A dog is not supposed to smell bad and have dirty teeth. The teeth should be clean and the gums pink, sometimes with black pigment present. Bad breath and red gums are the first signs of dental problems. By regularly taking a look in your dog's mouth, you can tackle any problems in time. It is recommended to brush the dog's teeth regularly. Once a week should be sufficient.

There are also plenty of chewing products available that prevent plaque.

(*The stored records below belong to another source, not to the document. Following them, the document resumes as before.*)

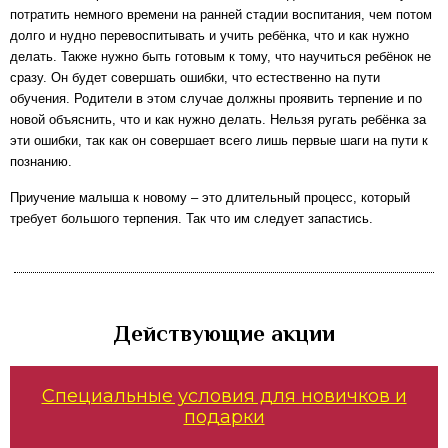
потратить немного времени на ранней стадии воспитания, чем потом
долго и нудно перевоспитывать и учить ребёнка, что и как нужно
делать. Также нужно быть готовым к тому, что научиться ребёнок не
сразу. Он будет совершать ошибки, что естественно на пути
обучения. Родители в этом случае должны проявить терпение и по
новой объяснить, что и как нужно делать. Нельзя ругать ребёнка за
эти ошибки, так как он совершает всего лишь первые шаги на пути к
познанию.
Приучение малыша к новому – это длительный процесс, который
требует большого терпения. Так что им следует запастись.
Действующие акции
Специальные условия для новичков и
подарки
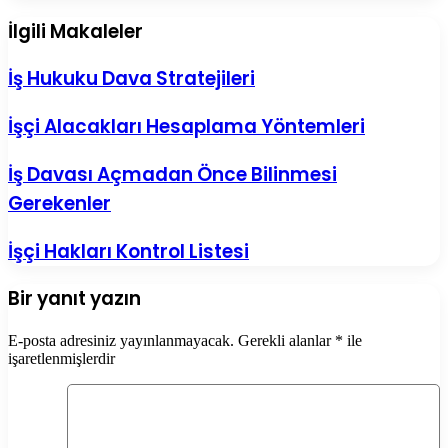
İlgili Makaleler
İş Hukuku Dava Stratejileri
İşçi Alacakları Hesaplama Yöntemleri
İş Davası Açmadan Önce Bilinmesi
Gerekenler
İşçi Hakları Kontrol Listesi
Bir yanıt yazın
E-posta adresiniz yayınlanmayacak.
Gerekli alanlar
*
ile
işaretlenmişlerdir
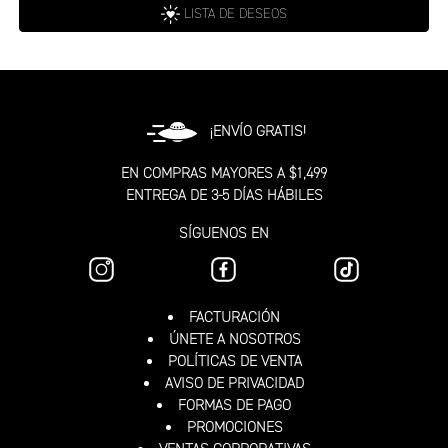
LISTA DE DESEOS
¡ENVÍO GRATIS!
EN COMPRAS MAYORES A $1,499
ENTREGA DE 3-5 DÍAS HÁBILES
SÍGUENOS EN
FACTURACIÓN
ÚNETE A NOSOTROS
POLÍTICAS DE VENTA
AVISO DE PRIVACIDAD
FORMAS DE PAGO
PROMOCIONES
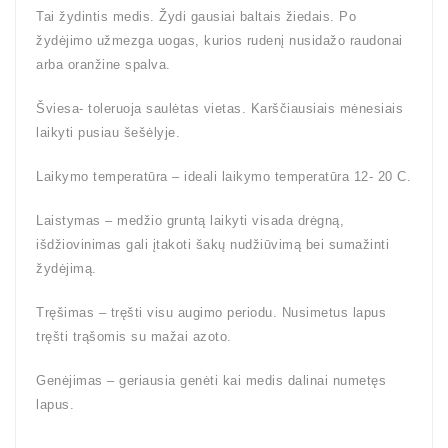
Tai žydintis medis. Žydi gausiai baltais žiedais. Po
žydėjimo užmezga uogas, kurios rudenį nusidažo raudonai
arba oranžine spalva.
Šviesa- toleruoja saulėtas vietas. Karščiausiais mėnesiais
laikyti pusiau šešėlyje.
Laikymo temperatūra – ideali laikymo temperatūra 12- 20 C.
Laistymas – medžio gruntą laikyti visada drėgną,
išdžiovinimas gali įtakoti šakų nudžiūvimą bei sumažinti
žydėjimą.
Tręšimas – tręšti visu augimo periodu. Nusimetus lapus
tręšti trąšomis su mažai azoto.
Genėjimas – geriausia genėti kai medis dalinai numetęs
lapus.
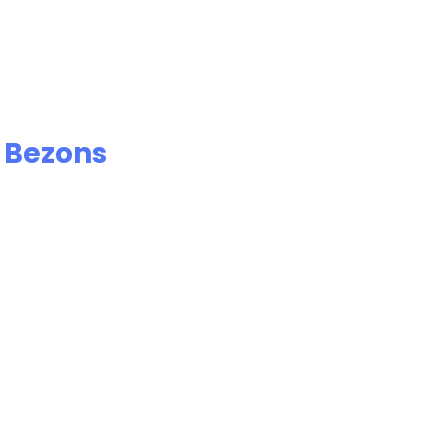
e
Bezons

Control blood circulation:

Good blood circulation ensures that the gums remain beautiful pink. press with index finger into the gum above the canine. When you stop pressing, the light spot on the gums should disappear within two seconds. If it takes longer, your dog may be experiencing circulatory problems.

healthy teeth with incipient plaque deposition at the canine c1.

Skin and fur.

Coat and skin are excellent indicators of your dog's health. The skin is dry, supple, odorless and not too greasy. There should be no dandruff or flakes on it. The coat is shiny, with no bald or thin spots. Spread the hair with your fingers in several places and look at the skin. Pay special attention to problem areas such as neck, abdomen, armpits, groin, above and below the tail and around the anus. Make sure that the hair around the anus is clean, not clumped and free of parasites. If remnants of feces are left behind, parasites such as maggots can settle there.

Is your dog suddenly itchy? but if you don't find any fleas… think further, there could be more to it. There are so many more causes for itching.


An easy way to check if your dog is not too thin or too fat is to look and feel the rib cage. 

The ribs should not be visible in a normal position, but should be palpable. 

If you can't feel the ribs, there is an "too large" layer of fat over it and your dog is too fat. 

If you can see the ribs, then there is a "too thin" layer of fat, then your dog is too skinny.

If you find this difficult, ask for help from an expert (veterinarian, breeder, breed expert) who will be happy to explain and show you this.


The easiest way to check is to look at your dog's stools! With a normal diet and food that suits your dog well… the poop is “NORMAL”.

He is not diarrhea-like (too thin), but certainly not too hard, too dry or droppings.

Soft but firm!

Should this suddenly change, this can be a clear (and often first) indication that your dog is up to something.